A critical tool for treating dangerous bacterial infections, antibiotics have become a source of controversy in recent years. While most people view the medications as a godsend, overuse has spawned especially dangerous organisms that are resistant to modern drugs. A recent report on a relatively new antibiotic-resistant infection has shed light on this disturbing trend, and sparked alarm throughout many communities.
Most people have become familiar with Methicillin-resistant Staphylococcus aureus (MRSA), antibiotic-resistant bacteria that is much tougher to treat than most strains of staph. Now, another type of drug-resistant bacteria has begun making inroads in some major American cities, raising concern among health experts.

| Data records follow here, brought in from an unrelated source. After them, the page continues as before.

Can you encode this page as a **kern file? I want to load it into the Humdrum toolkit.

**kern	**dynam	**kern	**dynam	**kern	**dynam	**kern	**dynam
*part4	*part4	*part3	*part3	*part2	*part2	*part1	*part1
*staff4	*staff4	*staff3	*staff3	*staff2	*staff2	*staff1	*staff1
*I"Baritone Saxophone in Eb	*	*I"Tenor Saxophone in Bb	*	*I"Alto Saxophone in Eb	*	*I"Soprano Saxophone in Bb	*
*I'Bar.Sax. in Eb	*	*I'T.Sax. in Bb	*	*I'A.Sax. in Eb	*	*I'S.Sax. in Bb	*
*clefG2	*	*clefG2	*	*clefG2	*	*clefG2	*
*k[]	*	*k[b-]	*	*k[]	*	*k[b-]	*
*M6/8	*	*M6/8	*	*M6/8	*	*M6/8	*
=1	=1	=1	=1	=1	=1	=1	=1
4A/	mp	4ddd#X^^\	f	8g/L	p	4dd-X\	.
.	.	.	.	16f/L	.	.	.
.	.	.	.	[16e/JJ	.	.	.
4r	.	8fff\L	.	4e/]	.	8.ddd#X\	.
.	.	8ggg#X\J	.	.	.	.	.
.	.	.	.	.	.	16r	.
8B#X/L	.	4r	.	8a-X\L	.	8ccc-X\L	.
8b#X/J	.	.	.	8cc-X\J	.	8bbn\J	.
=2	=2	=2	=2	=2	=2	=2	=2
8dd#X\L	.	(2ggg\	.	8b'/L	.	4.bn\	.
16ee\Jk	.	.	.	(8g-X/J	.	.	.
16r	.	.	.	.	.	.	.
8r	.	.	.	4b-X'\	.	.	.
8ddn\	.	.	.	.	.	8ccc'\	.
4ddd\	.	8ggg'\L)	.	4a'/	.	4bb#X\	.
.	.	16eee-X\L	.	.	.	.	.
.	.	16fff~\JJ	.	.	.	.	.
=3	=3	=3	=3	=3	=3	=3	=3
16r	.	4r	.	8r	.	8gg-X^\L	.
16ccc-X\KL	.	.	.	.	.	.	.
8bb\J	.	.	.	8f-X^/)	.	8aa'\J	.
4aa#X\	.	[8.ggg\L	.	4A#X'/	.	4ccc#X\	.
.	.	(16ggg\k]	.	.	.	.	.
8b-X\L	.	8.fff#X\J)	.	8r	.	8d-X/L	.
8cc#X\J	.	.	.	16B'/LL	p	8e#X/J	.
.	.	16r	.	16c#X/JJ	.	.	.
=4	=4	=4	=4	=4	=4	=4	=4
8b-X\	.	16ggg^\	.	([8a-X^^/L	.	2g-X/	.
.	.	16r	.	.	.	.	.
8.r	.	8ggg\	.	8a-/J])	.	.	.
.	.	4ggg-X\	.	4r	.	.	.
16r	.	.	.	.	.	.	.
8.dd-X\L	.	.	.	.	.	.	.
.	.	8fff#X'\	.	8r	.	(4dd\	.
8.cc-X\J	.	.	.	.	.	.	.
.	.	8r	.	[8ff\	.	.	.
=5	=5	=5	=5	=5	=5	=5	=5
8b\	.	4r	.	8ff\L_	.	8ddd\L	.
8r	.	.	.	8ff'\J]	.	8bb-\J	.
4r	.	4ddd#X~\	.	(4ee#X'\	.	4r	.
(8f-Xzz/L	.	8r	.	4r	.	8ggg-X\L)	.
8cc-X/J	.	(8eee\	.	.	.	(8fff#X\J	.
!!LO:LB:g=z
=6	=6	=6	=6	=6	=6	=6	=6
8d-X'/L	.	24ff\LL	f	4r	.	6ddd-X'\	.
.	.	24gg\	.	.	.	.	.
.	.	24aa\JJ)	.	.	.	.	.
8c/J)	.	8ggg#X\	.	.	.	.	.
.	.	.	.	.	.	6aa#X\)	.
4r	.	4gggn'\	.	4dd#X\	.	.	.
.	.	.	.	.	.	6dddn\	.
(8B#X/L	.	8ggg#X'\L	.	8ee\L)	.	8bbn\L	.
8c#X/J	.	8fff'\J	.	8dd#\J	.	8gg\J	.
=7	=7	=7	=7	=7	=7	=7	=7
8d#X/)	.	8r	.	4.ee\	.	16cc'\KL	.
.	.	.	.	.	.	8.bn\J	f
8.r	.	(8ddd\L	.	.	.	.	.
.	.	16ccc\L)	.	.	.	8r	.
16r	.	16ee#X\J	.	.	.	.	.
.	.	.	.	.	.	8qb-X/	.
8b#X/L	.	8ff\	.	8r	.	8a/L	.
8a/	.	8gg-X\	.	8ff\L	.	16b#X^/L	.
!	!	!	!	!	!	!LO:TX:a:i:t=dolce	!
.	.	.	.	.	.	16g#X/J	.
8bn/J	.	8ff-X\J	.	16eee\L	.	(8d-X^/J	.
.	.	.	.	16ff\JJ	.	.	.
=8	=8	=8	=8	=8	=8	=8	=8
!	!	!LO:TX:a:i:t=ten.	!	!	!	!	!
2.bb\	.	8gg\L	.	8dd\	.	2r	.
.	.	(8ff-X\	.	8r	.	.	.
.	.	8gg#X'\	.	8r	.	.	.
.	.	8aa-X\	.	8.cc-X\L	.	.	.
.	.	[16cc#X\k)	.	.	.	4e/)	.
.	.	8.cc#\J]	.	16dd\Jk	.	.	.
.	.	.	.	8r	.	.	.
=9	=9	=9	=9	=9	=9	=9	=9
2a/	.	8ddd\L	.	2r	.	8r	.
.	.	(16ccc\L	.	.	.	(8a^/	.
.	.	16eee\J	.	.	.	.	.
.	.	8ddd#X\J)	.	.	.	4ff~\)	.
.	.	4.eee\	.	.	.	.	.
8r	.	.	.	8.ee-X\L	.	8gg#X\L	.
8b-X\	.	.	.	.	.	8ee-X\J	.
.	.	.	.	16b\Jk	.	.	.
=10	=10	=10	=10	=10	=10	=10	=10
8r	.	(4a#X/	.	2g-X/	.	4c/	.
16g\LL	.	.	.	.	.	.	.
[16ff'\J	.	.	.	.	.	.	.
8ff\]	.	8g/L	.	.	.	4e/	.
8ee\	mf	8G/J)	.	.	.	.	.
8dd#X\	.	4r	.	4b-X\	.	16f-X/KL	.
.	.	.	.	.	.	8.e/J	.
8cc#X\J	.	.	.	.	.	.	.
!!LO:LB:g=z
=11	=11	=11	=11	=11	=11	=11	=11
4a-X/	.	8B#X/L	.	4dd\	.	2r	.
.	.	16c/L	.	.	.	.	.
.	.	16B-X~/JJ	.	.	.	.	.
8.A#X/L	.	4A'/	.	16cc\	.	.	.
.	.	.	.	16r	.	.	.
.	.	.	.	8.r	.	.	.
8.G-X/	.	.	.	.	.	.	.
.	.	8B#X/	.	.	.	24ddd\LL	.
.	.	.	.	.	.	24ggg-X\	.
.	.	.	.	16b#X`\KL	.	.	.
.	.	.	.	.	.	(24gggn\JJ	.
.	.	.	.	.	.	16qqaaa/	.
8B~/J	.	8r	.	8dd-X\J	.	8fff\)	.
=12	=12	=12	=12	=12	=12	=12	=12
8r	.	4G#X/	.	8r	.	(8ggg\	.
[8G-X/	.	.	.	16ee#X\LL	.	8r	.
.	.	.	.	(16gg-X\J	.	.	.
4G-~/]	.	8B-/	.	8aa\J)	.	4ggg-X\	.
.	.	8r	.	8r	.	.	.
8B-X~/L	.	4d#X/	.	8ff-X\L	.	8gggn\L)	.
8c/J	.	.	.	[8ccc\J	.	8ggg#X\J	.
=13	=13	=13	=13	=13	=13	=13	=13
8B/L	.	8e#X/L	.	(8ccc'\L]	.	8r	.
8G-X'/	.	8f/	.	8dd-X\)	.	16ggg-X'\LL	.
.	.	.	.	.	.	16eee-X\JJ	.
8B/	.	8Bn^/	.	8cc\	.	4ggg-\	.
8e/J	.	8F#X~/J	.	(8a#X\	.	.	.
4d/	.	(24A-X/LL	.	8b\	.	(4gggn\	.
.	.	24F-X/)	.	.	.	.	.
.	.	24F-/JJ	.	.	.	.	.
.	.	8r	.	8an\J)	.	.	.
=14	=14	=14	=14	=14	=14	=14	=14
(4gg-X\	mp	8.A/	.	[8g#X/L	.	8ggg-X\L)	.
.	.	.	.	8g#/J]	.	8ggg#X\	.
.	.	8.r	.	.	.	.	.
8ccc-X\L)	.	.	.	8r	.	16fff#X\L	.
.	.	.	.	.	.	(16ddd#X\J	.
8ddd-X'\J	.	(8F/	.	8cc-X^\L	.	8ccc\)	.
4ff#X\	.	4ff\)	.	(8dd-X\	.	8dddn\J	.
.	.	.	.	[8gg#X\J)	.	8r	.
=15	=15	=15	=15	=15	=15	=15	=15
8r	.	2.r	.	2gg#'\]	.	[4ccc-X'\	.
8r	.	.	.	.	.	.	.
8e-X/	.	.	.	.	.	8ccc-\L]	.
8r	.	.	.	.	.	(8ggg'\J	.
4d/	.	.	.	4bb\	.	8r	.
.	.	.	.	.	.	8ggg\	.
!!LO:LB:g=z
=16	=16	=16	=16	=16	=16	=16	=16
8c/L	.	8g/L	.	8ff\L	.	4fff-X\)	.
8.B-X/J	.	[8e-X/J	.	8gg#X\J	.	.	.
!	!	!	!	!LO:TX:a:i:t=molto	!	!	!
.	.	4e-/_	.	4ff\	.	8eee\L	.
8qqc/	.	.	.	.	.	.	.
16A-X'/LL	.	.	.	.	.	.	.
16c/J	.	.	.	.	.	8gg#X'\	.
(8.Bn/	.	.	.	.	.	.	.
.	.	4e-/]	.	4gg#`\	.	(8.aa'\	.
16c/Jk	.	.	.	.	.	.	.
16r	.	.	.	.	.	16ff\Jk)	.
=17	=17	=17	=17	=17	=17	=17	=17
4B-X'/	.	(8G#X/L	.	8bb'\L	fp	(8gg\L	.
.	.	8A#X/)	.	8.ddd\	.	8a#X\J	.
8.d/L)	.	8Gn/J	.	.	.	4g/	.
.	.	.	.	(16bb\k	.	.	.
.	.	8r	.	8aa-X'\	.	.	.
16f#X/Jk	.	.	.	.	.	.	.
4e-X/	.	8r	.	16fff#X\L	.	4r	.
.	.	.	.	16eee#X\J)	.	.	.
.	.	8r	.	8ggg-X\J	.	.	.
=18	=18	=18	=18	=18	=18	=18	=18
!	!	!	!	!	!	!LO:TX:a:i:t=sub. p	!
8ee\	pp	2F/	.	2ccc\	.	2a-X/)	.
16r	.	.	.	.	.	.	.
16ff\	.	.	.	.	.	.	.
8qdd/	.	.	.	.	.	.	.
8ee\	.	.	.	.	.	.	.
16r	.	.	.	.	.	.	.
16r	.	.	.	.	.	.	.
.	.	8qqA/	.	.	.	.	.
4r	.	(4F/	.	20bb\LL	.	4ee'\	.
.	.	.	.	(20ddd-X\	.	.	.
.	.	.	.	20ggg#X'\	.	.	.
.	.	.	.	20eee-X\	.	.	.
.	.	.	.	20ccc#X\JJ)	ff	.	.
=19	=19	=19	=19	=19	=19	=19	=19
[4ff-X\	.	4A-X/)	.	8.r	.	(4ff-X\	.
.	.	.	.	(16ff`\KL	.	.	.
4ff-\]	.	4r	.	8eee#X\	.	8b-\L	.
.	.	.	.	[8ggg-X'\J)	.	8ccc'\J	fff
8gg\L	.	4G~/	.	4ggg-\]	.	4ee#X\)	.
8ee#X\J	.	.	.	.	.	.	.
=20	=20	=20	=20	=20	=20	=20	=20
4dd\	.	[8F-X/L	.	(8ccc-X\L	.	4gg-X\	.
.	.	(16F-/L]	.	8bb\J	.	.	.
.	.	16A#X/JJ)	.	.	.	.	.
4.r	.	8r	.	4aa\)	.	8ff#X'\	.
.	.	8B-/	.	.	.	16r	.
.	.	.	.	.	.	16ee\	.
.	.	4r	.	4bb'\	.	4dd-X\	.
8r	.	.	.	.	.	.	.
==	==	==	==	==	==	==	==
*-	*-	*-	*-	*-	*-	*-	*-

A class of common bacteria found in numerous everyday settings, Carbapenem-resistant Enterobacteriaceae (CRE) has become an especially worrisome problem for doctors, because it has developed a resistance to a key class of antibiotics that are considered the "drug of last resort" for such infections. Dubbed the new "superbug," CRE has killed nine percent of the people it has infected. What's worse, as many as 50 percent of CRE infections contribute to death if they result in bloodstream infections.
A Widespread Problem
The vast majority of CRE infections occur in hospitals; however, public health experts are concerned, because these organisms are also common in daily life.
Recent findings appear to validate these worries. According to the U.S. Centers for Disease Control and Prevention, surveillance of seven U.S. metropolitan areas found higher-than-expected levels of CRE in New York City, Baltimore and Atlanta. Right now, hospitals are already seeing more and more patients with E. coli kidney infection that do not respond to oral medications. If CRE infections continue to infiltrate communities and begin causing common urinary tract infections in otherwise healthy people, experts say the consequences will be significant, since there are currently no medications available to treat the bacteria.
What You Can Do
According to the CDC's study, the overall rate of CRE is low compared to the antibiotic-resistant bug MRSA. Still, CRE infections have become more common in a short amount of time, causing the agency to urge communities to implement programs and policies that prevent the spread from facility to community.
At the same time, the public can help prevent the spread of antibiotic-resistant infections through handwashing, good hygiene and by using antibiotic medications only when necessary. If you are prescribed an antibiotic, it's also important to take all of the medication according to your doctor's instructions.